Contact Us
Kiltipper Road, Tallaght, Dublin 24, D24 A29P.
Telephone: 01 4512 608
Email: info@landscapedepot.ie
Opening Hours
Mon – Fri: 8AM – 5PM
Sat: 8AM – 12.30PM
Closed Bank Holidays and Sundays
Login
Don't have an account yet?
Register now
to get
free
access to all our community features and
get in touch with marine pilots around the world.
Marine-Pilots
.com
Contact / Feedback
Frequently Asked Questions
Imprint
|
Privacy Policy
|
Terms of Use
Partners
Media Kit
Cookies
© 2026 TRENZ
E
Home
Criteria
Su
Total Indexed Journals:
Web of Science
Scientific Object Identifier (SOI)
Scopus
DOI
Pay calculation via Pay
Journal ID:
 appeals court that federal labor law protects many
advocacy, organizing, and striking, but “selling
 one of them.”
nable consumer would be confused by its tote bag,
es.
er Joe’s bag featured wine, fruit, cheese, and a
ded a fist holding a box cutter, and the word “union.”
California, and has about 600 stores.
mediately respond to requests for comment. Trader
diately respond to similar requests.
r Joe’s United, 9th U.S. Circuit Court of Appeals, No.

——

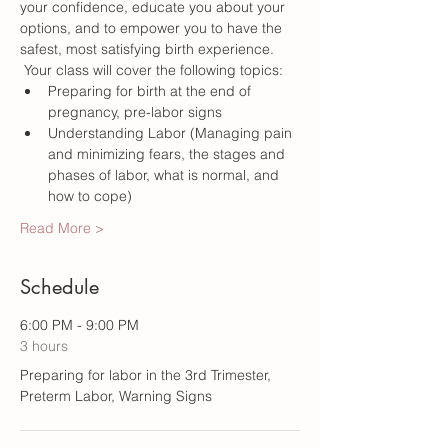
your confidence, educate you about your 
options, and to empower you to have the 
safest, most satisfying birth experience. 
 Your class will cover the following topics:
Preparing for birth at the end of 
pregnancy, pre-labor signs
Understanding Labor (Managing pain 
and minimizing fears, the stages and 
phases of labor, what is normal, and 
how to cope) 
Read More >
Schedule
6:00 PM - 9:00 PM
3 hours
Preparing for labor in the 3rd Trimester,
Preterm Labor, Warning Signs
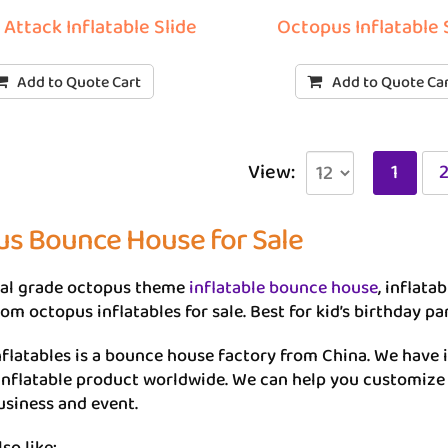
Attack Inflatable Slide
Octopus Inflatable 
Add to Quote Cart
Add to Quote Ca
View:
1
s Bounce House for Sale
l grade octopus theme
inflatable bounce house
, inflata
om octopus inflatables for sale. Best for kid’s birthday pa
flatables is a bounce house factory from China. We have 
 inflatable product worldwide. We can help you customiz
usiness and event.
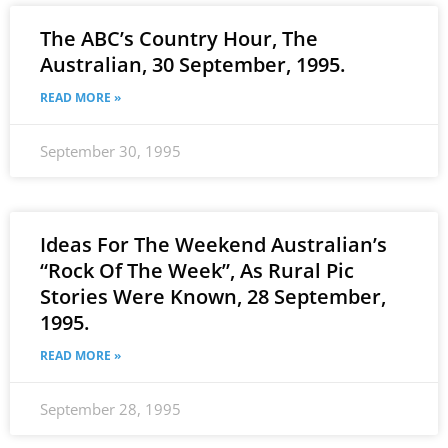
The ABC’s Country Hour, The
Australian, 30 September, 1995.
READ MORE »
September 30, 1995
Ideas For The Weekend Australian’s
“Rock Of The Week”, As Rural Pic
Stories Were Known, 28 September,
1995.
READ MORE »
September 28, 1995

——

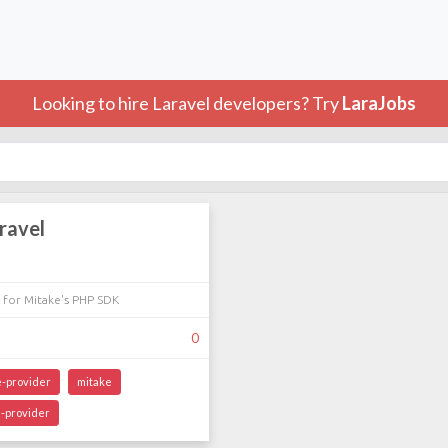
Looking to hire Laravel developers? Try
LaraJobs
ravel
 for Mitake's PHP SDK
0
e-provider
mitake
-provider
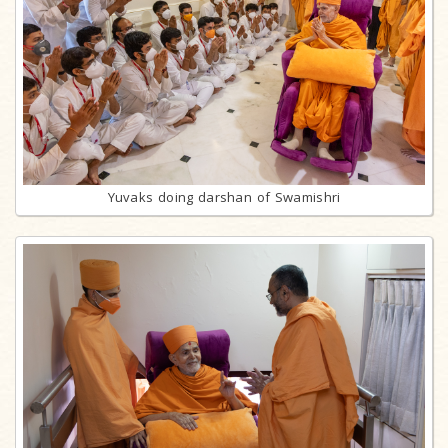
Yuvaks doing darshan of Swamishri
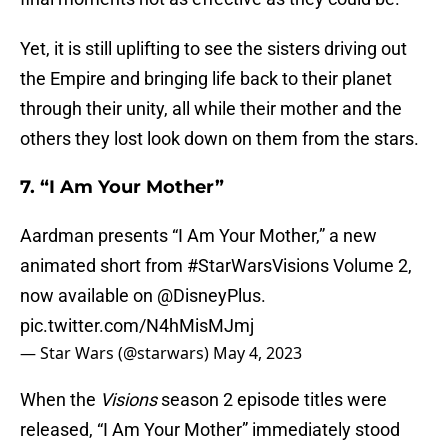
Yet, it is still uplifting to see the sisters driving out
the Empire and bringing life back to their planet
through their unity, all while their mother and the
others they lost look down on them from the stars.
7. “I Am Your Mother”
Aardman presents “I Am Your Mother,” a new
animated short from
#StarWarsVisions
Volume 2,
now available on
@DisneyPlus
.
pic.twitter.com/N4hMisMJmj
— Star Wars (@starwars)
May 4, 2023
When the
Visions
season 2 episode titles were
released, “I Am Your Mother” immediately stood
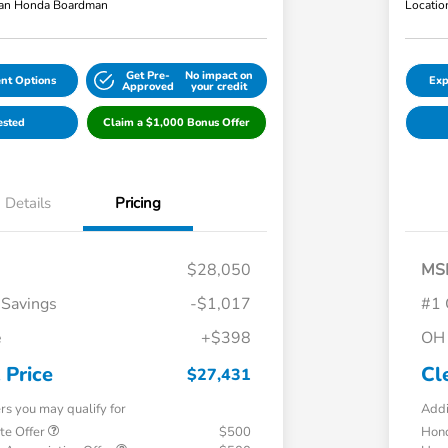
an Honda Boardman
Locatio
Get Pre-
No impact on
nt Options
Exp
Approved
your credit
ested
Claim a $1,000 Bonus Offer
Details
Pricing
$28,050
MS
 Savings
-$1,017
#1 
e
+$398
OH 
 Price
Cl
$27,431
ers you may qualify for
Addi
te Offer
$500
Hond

——

What are the lines above that hold the string "respond"? Copy them.

### SOLUTION BELOW
mediately respond to requests for comment. Trader
diately respond to similar requests.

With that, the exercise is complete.